De la multiplicité des financements de l'économie circulaire nait une certaine illisibilité pour le citoyen. Par ailleurs, la décentralisation de cette politique par l'intermédiaire des éco-organismes peut nuire au déploiement des politiques publiques. Ainsi le ministère de la Transition écologique a prononcé vendredi 17 novembre 2023 une astreinte financière à l'encontre de l'éco-organisme Alcome, qui avait refusé de se conformer à la mise en demeure émise en juin 2023 par la direction générale de la prévention des risques de produire les éléments permettant de soutenir financièrement les collectivités territoriales.
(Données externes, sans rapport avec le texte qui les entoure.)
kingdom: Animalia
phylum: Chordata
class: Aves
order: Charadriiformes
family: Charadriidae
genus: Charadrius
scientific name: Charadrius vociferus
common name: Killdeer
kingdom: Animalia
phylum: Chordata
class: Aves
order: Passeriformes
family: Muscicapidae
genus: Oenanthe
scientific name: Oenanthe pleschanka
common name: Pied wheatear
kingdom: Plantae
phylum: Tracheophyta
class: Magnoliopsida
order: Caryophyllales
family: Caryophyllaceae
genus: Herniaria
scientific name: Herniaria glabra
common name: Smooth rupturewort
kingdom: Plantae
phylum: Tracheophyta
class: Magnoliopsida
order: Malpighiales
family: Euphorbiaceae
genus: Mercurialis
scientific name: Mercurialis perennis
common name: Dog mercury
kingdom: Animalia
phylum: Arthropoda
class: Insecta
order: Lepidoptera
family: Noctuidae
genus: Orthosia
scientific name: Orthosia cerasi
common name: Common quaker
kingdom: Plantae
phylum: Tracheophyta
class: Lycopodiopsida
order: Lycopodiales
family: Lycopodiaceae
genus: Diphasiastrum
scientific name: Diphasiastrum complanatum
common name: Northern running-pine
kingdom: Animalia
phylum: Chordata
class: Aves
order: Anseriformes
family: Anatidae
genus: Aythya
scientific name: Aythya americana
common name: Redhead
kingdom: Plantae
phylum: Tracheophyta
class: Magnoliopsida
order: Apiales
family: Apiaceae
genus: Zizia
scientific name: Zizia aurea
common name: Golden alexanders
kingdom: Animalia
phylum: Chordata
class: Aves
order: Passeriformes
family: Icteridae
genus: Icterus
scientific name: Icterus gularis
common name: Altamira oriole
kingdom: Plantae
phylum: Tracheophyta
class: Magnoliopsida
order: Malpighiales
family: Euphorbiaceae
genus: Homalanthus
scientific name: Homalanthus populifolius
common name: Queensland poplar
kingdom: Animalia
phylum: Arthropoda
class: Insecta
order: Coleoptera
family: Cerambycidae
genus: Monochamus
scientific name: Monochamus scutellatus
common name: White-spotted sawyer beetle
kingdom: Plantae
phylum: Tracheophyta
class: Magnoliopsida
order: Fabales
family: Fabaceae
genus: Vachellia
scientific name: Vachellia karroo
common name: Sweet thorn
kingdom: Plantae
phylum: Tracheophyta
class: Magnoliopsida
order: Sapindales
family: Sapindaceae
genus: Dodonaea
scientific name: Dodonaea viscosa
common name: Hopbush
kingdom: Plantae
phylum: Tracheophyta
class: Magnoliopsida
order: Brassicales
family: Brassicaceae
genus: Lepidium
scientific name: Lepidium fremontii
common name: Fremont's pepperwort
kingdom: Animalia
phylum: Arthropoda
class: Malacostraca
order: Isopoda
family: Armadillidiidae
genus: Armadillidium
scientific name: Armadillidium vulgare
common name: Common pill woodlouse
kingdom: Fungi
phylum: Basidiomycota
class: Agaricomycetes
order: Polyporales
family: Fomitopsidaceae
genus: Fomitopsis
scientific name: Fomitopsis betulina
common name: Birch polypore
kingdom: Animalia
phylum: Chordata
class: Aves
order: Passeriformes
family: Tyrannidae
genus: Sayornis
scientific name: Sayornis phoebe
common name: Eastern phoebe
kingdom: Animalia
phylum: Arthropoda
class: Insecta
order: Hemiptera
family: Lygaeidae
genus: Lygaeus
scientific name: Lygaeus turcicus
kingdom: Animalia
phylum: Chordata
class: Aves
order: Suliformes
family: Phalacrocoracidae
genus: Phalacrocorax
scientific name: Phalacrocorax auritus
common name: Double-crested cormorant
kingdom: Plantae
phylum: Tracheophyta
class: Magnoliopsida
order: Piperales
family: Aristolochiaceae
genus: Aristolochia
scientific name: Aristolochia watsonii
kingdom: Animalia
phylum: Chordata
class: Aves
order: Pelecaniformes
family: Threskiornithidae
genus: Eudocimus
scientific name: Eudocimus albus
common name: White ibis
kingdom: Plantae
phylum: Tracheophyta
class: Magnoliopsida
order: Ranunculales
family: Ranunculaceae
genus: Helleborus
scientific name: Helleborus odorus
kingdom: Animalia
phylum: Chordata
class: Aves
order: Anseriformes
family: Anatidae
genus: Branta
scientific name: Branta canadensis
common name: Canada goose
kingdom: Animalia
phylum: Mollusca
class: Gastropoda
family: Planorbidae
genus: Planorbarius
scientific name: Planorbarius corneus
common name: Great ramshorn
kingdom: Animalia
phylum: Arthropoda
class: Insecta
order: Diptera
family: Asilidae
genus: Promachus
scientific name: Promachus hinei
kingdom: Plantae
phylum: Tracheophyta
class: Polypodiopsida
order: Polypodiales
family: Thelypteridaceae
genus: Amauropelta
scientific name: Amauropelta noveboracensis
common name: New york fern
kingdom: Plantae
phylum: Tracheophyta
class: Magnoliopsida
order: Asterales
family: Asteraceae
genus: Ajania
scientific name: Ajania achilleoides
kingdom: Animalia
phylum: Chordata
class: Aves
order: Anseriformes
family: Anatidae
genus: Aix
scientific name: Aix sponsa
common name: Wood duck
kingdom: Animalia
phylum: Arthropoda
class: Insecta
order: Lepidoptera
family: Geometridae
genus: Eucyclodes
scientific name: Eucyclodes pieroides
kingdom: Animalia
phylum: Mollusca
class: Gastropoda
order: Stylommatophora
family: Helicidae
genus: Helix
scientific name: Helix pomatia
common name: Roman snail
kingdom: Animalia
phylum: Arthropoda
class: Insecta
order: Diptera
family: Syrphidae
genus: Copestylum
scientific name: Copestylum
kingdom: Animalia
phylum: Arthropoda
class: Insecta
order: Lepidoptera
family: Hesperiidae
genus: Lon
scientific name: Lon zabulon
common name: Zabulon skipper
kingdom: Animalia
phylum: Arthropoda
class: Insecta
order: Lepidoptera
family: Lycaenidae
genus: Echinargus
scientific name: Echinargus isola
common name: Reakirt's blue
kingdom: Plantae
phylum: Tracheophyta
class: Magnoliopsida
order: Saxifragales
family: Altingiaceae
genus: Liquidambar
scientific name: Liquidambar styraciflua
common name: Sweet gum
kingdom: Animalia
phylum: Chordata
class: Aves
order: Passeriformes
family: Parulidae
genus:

Du fait d'un manque de ressources humaines, les contrôles de l'État sur les éco-organismes gestionnaires de REP sont peu nombreux. Pour autant, ces structures reçoivent des sommes significatives acquittées de manière obligatoire par les consommateurs. À titre d'exemple, ecosystem a perçu 263,3 millions d'euros nets d'éco-participation en 2023 et employait 169 collaborateurs. Malgré ces moyens financiers et humains importants, le rapporteur spécial a eu des retours selon lesquels l'éco-organisme ne répond pas aux consommateurs ni par voie électronique ni par voie postale.
* 19 En 2023, l'agence perçoit avait perçu 175 millions d'euros en CP par des crédits issus du plan de relance, sur le programme 362 « Écologie ». Le fonds de décarbonation de l'industrie est en tête des financements, avec 110 millions d'euros en CP, suivi par les mesures en faveur de la mobilité, pour un montant de 64,2 millions d'euros en CP.
* 20 Ces deux ETPT ont vocation à participer au développement d'éco-scores sur des équipements utilisés pour la transition écologique.
* 21 Lors des auditions du PLF pour 2024, les représentants de l'ADEME ont indiqué au rapporteur spécial qu'ils estiment que chaque tranche de 10 millions d'euros supplémentaires pour le fonds chaleur nécessite un ETPT de plus pour l'absorber.
* 22 Inspection générale des finances, « Revue des aides à la transition écologique », avril 2023.
* 23 Réponses au questionnaire du rapporteur spécial.
* 24 Réponses de l'ADEME au questionnaire du rapporteur spécial.
* 25 Dont un million d'euro provenant de manière résiduelle du plan de relance.